Without a venue, the band settled on Altamont, an abandoned speedway, and 400,000 fans showed in just two days. The Angels, allegedly hired for $500 worth of beer, punched Jefferson Airplane lead singer Marty Balin in the face, lobbed beer cans at people’s heads (concussion time!), and used lead-filled pool cues to shove and prod the crowd. But this abuse wasn’t the worst of it.
By happenstance, the tumultuous scene was captured by filmmakers the Maysles Brothers, who were shooting a concert documentary (Gimme Shelter). In the chilling footage (initially savaged by critics as a glorified snuff film), Jagger implores the Angels to treat the audience with more respect, then distractedly mumbles through “Under My Thumb” as the Angels murder Meredith Hunter, an 18-year-old man who had brandished a gun. Goodbye peace and love.

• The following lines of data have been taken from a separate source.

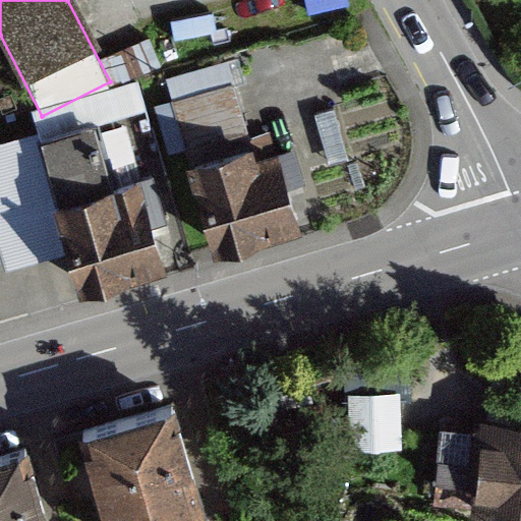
[(271,127),(175,160),(209,255),(304,223),(271,127)]
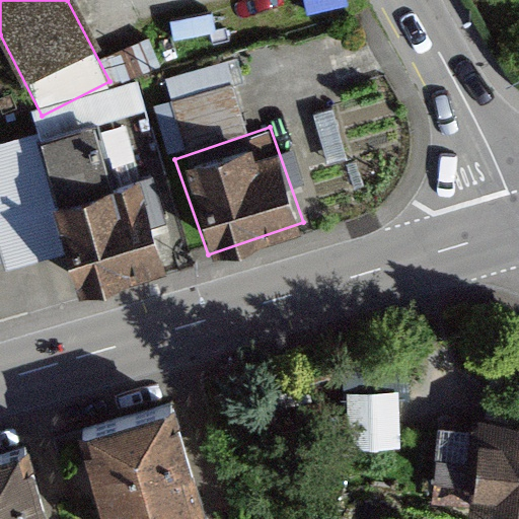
[(93,131),(36,145),(74,291),(155,271),(130,169),(104,176),(93,131)]
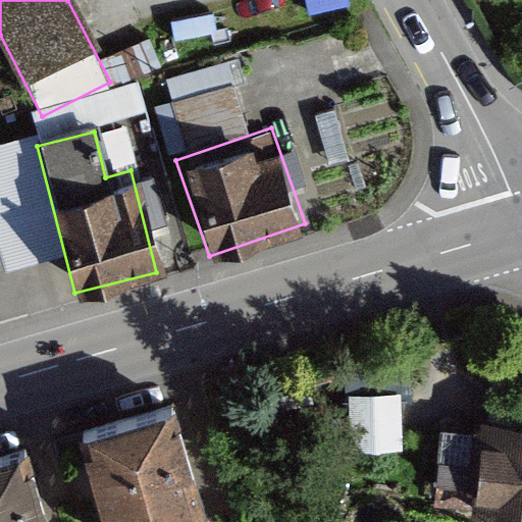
[(521,412),(468,405),(455,506),(521,514),(521,412)]
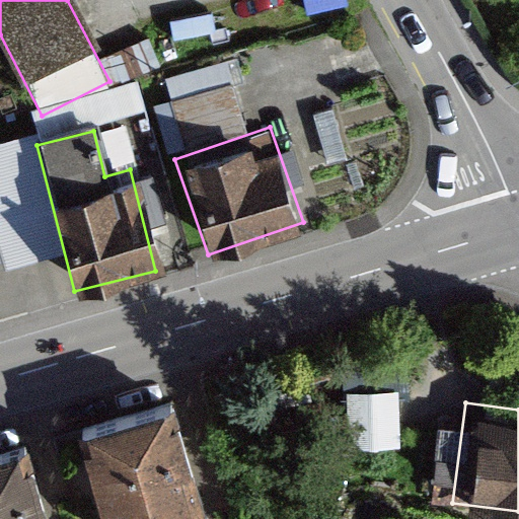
[(173,403),(84,429),(110,518),(189,518),(206,514),(173,403)]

On NBC’s hit sitcom 30 Rock, Oscar/Emmy serial nom Alec Baldwin is straight-up hilarious – but the voicemail recording that leaked in April 2007, featuring the actor verbally assaulting his 12-year-old daughter Ireland, was anything but:
“YOU HAVE MADE AN ASS OUT ME OF FOR THE LAST TIME … PICK UP THE GODDAMN PHONE … I DON’T CARE THAT YOU’RE TWELVE OR ELEVEN OR WHATEVER, ARE YOU PIG ENOUGH TO PICK IT UP? I’M A GOOD FATHER, AND YOU’RE A PIG. I DON’T GIVE A SHIT. GOOD FATHER. YOU THINK THIS IS ABUSE? YOU THINK THIS IS ABUSE, YOU THOUGHTLESS PAIN IN THE ASS? GET MAD, YOU DAUGHTER-OF-A-BITCH . . . PIG. OH, ALSO, TELL YOUR MOTHER I SAID GO F*CK YOURSELF. This is Dad, ring me back when you get a chance.”
This over-the-top, foam-spewing tirade was clearly tied to Alec’s anger at his ex-wife, Kim Basinger. Their 1993 marriage had officially ended in divorce in 2002, and a gag order forbade the feuding stars from discussing their strife in public. He accused Kim of leaking the tape. She denied it. Amid the media jamboree he appeared on The View to express remorse for his brutal rant – and blamed it all on Kim: “I have been driven to the edge by parental alienation for many years,” he said. Miraculously, Baldwin’s career survived the stink, his work on 30 Rock distracting fans from his accidental role as Freakazoid Father.
Has Ireland called him back yet, we wonder?